(Document extract begins)

Direct contact with a care provider?

Free & anonymous


Between 8.00 and 00.00

Start chat

Between 8.00 and 00.00


Available day and night

Menu bar

My Client

This information is intended for treatment providers who come into contact with a gambling addicted client and would like more information regarding gambling addictions and appropriate assistance.

What is a gambling addiction?

You have landed on this page because you have a client with a (possible) gambling addiction. So what exactly is a gambling addiction and is it an actual addiction? How can you recognize problematic gambling behavior in your client? The answers to these questions are not always easy or straightforward. Loket Kansspel explains this according to different approaches:

According to the DSM-5

Excessive gambling is listed in the DSM-5 as a behavioral disorder (Gamble Disorder). The DSM-5 is the most recent manual describing all psychiatric disorders. This manual is used worldwide by psychologists, psychiatrists and other healthcare professionals to diagnose people with mental health complaints, problems and symptoms. According to the DSM-5, you have a gambling disorder if you meet four of the following in one year:

  • The client in question has to gamble with increasing amounts of money to get a thrill.

  • The client becomes annoyed or agitated when he/she gambles less or stops.

  • The client sometimes tries to gamble or quit less, but is unsuccessful.

  • The client thinks about gambling almost all day long, or about ways to get money.

  • The client gambles when he or she does not feel well. For example, if he or she feels anxious, depressed or guilty.

  • The client gambles to win back lost money.

  • The client lies about the number of hours he or she gambles, or about the amount of money he or she loses.

  • The client puts his or her relationship, job, or education at risk in order to gamble.

  • The client relies on others to help him or her get money, or to pay off gambling debts.

Disorder or addiction?

Because a gambling problem is not substance abuse, the DSM-5 (and mental health care in the Netherlands) does not diagnose excessive gambling as an addiction but as a behavioral disorder. However, people do refer to gambling as an addiction and gambling providers themselves regularly use the word gambling or gambling addiction. Even when looking at the biological and mental mechanisms behind excessive gambling, there is a strong argument for calling a gambling problem an addiction rather than a disorder.

Indeed, scientific studies show that people who gamble, addicted or not, produce more dopamine (Potenza, 2013), (AMC, 2017). And that is exactly what happens with many types of drugs as well. However, with excessive drug use, the body starts to make less and less dopamine and with gambling this is not the case.

In addition to dopamine, people who gamble excessively also produce more endorphins, a substance that has a numbing effect. This makes it easier for people who gamble to forget the problems around them. You could say that someone becomes addicted, but to the substances that the body itself produces through gambling.

Read more here about the chemistry of gambling.

Why do people gamble?

(Document extract ends)
(Data shown begins)

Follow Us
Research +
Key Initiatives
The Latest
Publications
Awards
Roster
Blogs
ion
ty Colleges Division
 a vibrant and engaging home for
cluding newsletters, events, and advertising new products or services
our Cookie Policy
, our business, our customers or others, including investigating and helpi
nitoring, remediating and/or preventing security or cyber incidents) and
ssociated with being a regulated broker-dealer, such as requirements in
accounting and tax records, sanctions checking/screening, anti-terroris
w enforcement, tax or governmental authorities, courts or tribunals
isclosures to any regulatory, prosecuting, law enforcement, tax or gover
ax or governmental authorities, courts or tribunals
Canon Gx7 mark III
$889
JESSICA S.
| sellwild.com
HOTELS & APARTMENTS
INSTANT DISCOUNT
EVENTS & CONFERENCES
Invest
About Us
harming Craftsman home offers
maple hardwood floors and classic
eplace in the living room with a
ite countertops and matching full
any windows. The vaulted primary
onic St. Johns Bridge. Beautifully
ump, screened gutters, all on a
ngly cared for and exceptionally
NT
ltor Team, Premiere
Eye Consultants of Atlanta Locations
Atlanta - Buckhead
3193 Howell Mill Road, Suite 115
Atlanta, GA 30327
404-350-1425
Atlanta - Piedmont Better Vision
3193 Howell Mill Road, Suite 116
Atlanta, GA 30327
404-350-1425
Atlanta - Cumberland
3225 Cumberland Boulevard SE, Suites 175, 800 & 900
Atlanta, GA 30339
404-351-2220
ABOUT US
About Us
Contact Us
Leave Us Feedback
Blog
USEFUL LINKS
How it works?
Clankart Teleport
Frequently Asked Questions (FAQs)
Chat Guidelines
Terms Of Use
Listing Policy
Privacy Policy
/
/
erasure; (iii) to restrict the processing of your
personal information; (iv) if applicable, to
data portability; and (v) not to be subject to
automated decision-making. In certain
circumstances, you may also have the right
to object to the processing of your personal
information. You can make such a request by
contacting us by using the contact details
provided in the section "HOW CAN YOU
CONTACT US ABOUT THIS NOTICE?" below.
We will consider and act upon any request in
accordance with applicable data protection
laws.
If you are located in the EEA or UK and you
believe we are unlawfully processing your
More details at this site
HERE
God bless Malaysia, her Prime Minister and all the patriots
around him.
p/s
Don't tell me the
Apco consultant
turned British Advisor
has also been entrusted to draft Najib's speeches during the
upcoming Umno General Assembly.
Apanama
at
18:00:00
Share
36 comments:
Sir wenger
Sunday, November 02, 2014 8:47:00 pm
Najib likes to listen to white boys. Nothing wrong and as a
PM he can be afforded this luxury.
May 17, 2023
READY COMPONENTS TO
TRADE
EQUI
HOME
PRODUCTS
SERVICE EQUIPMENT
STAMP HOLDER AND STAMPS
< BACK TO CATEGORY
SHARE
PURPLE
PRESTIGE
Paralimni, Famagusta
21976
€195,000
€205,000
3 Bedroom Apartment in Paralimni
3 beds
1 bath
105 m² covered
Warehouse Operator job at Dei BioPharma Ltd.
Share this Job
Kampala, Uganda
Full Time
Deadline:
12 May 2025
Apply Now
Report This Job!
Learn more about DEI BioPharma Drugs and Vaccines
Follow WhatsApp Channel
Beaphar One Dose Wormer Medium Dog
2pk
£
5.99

(Data shown ends)

**Task description:**
Extend the page on gambling addiction for treatment providers, starting right after its final line, "Why do people gamble?"

**Response:**
Addicted gamblers seek the thrill of gambling. It allows them to get away from the problems they have. A gambling addiction is always accompanied by underlying problems.

People with a gambling problem/addiction are always busy with their gambling, even when they are not gambling. They actually desire to gamble constantly. When someone wants to gamble less or no longer, he or she must fight many battles in one day.

How do I recognize a gambling addiction in my client?

Recognizing a gambling addiction is difficult. Unlike substance abuse, a gambling addiction is not as easily recognized by physical characteristics, such as the familiar red eyes in people with cannabis addiction, or the dilated pupils in people with cocaine addiction. The slower recognition of a gambling addiction means that a gambling addiction is often discovered later, which means that by the time it is discovered, the damage is often already extensive. Debts, for example, may have already risen to the point of eviction. But what are some of the signs by which you might recognize a gambling addiction?

  • The client in question has a preoccupation with money. The client talks a lot about money, such as financial difficulties, loans and/or debts, or about possible ways of obtaining money.

  • The client has (large) debts in the form of a loan, or a debt to family, friends or acquaintances.

  • The client neglects social contacts and regularly fails to appear at work. Gambling addiction takes up a lot of time, time that is at the expense of things like social contacts and work. In the beginning, a person may be able to keep up with showing up for work, but when the addiction grows over time, work attendance will also be negatively affected.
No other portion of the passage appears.